Cory’s former father-in-law is patiently awaiting a breakdown in the white man’s civilization. He’ll find great amusement in that day.
The weary tribal police chief (Graham Greene) has just about given up on trying to patrol an area the size of Rhode Island with just six officers. Mostly he cleans up messes.
The dead girl’s father (Gil Birmingham) appears defiant and angry when questioned by Olsen’s out-of-touch FBI agent but collapses in tears in the presence of his old friend Cory. We learn that Cory’s own teenage daughter died mysteriously several years before. Now the two men are joined by grief.
And then there are the young people who without job prospects or hope spend their days selling and snorting drugs.
It’s not a pretty picture, and if “Wind River” has a major flaw it’s that the sardonic humor that propelled “Hell or High Water” is absent here. The film’s unrelenting glumness threatens to become oppressive.

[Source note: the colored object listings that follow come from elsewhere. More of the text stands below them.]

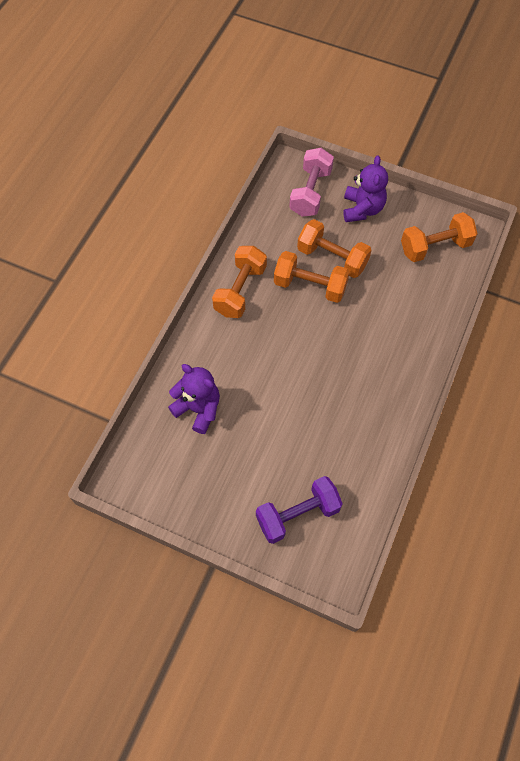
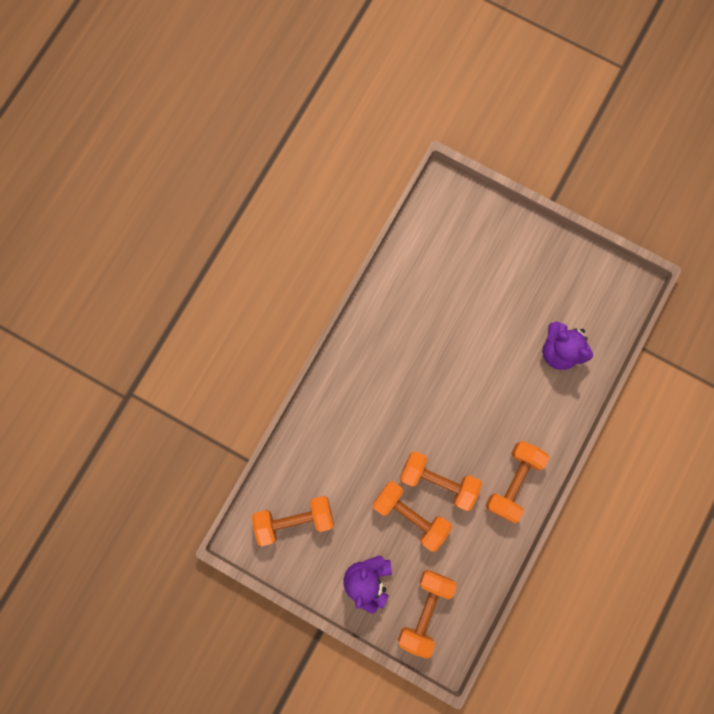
camera: 175 degrees left, 15 degrees up
purple dumbbell [256,476,343,544] -> none
pink dumbbell [289,148,334,217] -> orange dumbbell [398,570,457,659]

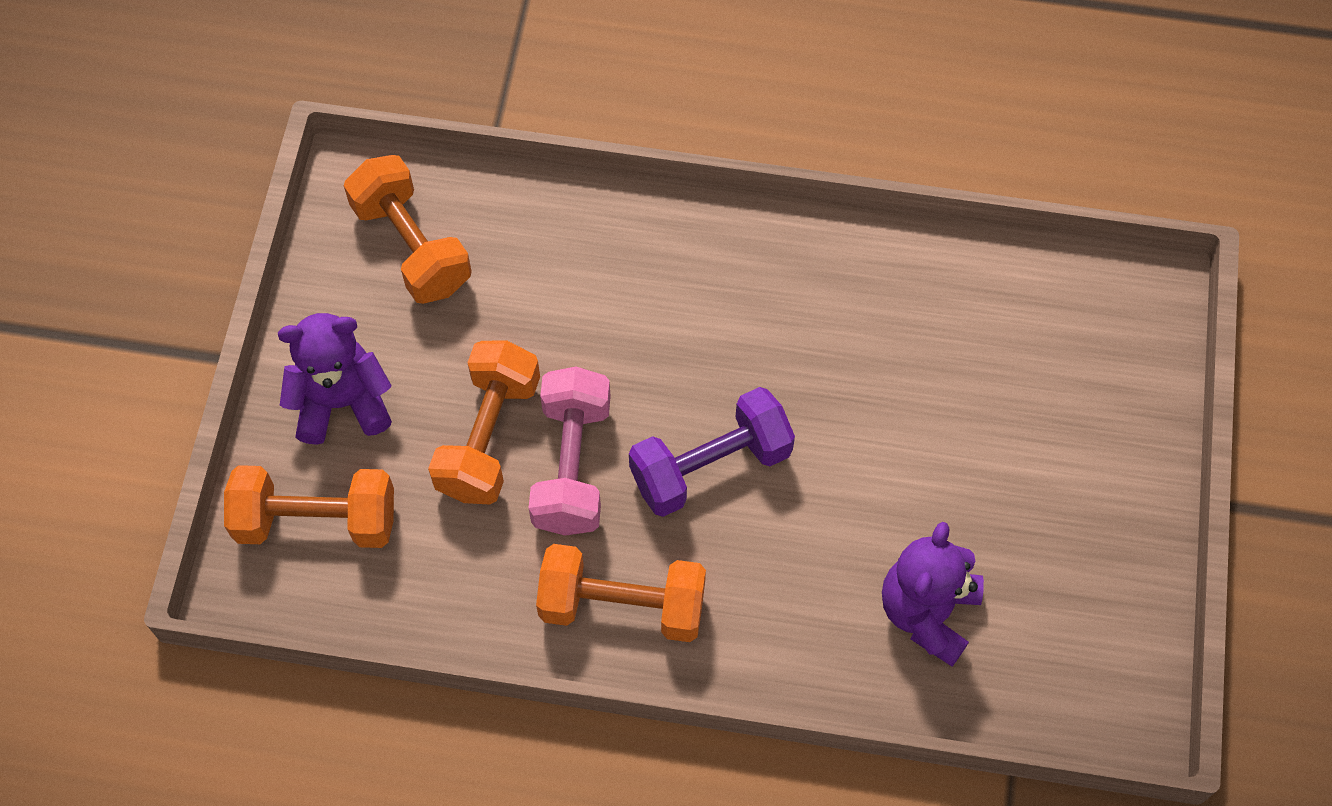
camera: 70 degrees right, 15 degrees down
orange dumbbell [400,451,482,511] -> pink dumbbell [529,367,611,536]
none -> purple dumbbell [629,387,795,517]

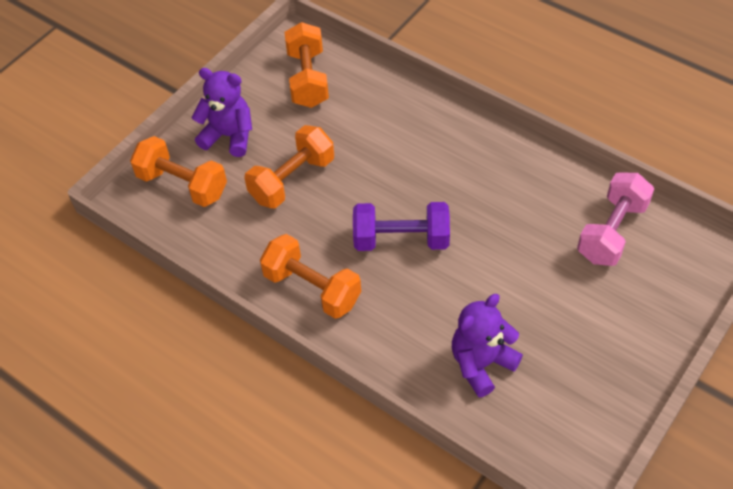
camera: 30 degrees right, 10 degrees down
pink dumbbell [529,367,611,536] -> pink dumbbell moved to [577,172,654,266]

Or even worse, preachy. Often the film seems about to collapse beneath the weight of Sheridan’s visual and aural symbolism.

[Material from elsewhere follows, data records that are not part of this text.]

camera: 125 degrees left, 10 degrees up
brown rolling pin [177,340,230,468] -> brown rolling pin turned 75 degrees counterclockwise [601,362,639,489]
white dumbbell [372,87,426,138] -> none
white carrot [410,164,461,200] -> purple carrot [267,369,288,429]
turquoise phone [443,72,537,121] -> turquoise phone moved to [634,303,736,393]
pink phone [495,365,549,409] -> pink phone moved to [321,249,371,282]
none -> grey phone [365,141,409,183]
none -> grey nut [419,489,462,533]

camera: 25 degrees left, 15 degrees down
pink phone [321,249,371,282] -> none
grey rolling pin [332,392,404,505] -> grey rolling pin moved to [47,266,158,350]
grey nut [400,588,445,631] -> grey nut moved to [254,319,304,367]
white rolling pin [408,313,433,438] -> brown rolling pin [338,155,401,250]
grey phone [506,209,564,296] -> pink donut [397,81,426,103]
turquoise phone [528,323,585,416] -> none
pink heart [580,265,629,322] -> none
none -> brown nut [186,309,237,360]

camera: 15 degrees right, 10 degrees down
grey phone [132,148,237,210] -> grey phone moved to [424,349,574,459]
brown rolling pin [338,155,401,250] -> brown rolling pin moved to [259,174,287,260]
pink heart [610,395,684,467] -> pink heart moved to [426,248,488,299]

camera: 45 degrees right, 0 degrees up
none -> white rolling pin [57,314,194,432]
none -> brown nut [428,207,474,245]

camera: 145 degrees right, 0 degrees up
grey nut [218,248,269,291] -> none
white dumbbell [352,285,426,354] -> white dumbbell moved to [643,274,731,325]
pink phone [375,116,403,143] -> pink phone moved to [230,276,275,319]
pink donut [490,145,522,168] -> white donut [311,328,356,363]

Good thing, then, that there’s relief in Ben Richardson’s gorgeous cinematography, the unobtrusive but evocative musical score by Nick Cave and Warren Ellis, and a sound mix that captures the crunch of snow and the whispering of wind with a hyperrealistic flair.
“Wind River” does unravel its central mystery, although I can’t be the only one who finds it a bit contrived and far-fetched.
Still, Renner and Olsen are such solid performers that they don’t have to “play big” to keep our attention.
And with its wide-open vistas, “Wind River” proves that, yes, there’s still life in those Western motifs, even if now our hero rides a snowmobile instead of a pinto.